NORRIS: David, I hear you said that the conservatives were reassured by the incoming president?
BROOKS: I think it's fair to say that in the group - not to say what he said at the dinner, but the conservatives at the dinner were deeply impressed with the man and came away thinking, A, it was impressive that he would meet with us, and B, we had a very sophisticated policy discussion of the sort you could not have had with the current president.
NORRIS: I want to look beyond Inauguration Day, if we could, and look at the agenda that awaits the president. E.J., you wrote this week about the future president's ideology. We spent years listening to him talk as Obama, the candidate. What do we expect from Obama, the president?
DIONNE: Well, you know, I think, it's very hard to pin him down ideologically. I think the - that what he is, is someone whose leanings are broadly progressive, center left. But as David said, he is a pragmatist and an empiricist, and I think somewhere in the zone between broadly progressive objectives and a real desire to do what works is what we're going to see. I think one striking example of that was just this week in his own stimulus plan, where he had a business tax cut, this tax credit to create - supposedly to create jobs. It didn't really work. It didn't have much of an economic kick, and empiricism led him to drop his own campaign promise out of the economic package, and I think that kind of fact-based approach is going to be very much what his presidency is about.
NORRIS: And he had a victory out of that, something they are saying was similar to an 80-yard pass completion.
DIONNE: Right, and I think there's a very good chance that the stimulus will go through with quite a few Republican votes. And the group where I think we need to pay attention to, are not, you know, moderate Republicans, Republicans from states Barack Obama carried. I think he's going to get more support, even if they're fairly conservative, from those than we might expect.
NORRIS: Before we turn to the outgoing president, I just want to ask you a quick question about the Republicans. Barack Obama spent a lot of time on the campaign trail, talking about leading America past the politics of division. What happens now that that high-minded rhetoric meets the reality of governing from 1600 Pennsylvania Avenue?

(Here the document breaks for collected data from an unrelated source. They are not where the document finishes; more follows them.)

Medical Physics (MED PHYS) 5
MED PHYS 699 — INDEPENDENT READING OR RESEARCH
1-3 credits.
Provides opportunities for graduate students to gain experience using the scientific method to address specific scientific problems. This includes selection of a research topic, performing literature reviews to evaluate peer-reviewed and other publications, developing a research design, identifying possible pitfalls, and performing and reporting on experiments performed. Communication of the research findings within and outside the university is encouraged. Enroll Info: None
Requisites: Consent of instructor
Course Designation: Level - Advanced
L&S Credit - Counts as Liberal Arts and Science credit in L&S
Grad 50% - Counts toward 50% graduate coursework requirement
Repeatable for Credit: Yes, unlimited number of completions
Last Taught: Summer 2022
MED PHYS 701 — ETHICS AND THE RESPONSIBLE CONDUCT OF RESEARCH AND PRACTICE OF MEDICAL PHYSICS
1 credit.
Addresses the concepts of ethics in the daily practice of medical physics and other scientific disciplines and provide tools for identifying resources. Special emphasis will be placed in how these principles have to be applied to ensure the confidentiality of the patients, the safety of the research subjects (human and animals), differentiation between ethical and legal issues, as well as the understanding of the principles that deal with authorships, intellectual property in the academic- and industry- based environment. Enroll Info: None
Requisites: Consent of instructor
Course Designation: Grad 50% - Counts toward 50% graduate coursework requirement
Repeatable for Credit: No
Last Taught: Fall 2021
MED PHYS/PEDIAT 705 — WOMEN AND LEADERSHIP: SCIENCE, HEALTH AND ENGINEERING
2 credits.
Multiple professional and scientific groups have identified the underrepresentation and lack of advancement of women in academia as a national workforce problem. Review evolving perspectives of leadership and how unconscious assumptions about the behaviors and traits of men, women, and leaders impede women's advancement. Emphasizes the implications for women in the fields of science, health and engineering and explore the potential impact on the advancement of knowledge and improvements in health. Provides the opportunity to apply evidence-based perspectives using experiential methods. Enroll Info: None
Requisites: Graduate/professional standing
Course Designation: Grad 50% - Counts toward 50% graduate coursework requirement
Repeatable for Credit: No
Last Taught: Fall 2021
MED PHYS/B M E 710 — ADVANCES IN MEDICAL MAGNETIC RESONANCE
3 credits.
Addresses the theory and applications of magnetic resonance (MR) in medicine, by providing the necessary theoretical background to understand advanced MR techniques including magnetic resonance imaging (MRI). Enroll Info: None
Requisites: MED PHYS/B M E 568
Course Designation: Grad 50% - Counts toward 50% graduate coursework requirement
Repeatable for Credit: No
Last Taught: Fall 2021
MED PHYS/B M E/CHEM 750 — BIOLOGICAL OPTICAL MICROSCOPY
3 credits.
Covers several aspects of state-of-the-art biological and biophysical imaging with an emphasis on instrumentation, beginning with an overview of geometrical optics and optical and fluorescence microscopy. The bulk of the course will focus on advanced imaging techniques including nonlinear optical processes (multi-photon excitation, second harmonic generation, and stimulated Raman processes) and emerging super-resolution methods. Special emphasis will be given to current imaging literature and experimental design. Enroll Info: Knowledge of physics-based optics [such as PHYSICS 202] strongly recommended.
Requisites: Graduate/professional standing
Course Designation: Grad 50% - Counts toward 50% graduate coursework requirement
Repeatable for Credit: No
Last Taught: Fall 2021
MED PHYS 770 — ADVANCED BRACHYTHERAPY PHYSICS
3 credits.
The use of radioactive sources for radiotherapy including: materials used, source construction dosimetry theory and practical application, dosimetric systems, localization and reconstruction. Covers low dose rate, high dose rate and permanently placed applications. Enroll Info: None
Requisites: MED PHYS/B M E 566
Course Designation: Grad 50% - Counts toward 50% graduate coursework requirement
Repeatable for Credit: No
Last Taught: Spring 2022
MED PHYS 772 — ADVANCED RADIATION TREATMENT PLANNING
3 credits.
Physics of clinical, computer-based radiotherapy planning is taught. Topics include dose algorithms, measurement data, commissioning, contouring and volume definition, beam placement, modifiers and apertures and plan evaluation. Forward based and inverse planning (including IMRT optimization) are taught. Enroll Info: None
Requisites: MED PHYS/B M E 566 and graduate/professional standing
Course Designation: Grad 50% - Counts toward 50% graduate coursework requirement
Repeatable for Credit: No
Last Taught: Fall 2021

BROOKS: So far, he's lived up to it, and that's only - not only in conversation with conservative columnists, but I've had Republican senators say they've had more conversations with Barack Obama in the past couple weeks than they did with George Bush in a couple years. So, so far, he has lived up to it. There's a significant tax cut in that stimulus package, which Republicans like. So far, the change in tone - and it's early - the change in tone has been remarkable.
NORRIS: Now, we don't have much time left, but I'm curious to hear both of you talk a little bit about what struck you about the endnotes of the Bush presidency.
DIONNE: I was struck in his speech by how much he wanted to relive probably the best moment of his presidency, which were the couple of months after September 11th. It was a time when he was very popular. It was a time when he really - partisanship really was pushed aside for a few months. I was also struck that he wants us to remember that we weren't attacked after September 11th, and I think that's going to be a large claim, and he had some warnings there. It was a warning, if you get rid of some of these policies I had that you don't like for civil-liberties reasons, watch out. He didn't say that directly, but I think that was the subtext.
BROOKS: There was a lot of self-knowledge. I mean, on this point, he said, you know, a lot of people have moved on from 9/11; I never moved on. And that is true. When you go in to interview him or people around him, they are still very much in the 9/11 mentality. There's no sense that we overreacted or anything like that. They still think many more people would have died if they hadn't taken the actions they took. It's very much like going back - stepping away from the mainstream American culture and going back to a 2001 world, where I think he still lives and feels he needs to live.
NORRIS: We've only got - very, very briefly, does he still, in these last days, have a chance to put a certain punctuation on his presidency?
BROOKS: Well, he's handled the transition well, but I don't think he's going to change anybody's mind about him. He's changed the tone in Washington, but by leaving (unintelligible).
NORRIS: David, E.J., thank you very much.
DIONNE: Thank you.
BROOKS: Thank you.
NORRIS: That's David Brooks of the New York Times and E.J. Dionne of the Washington Post and the Brookings Institution.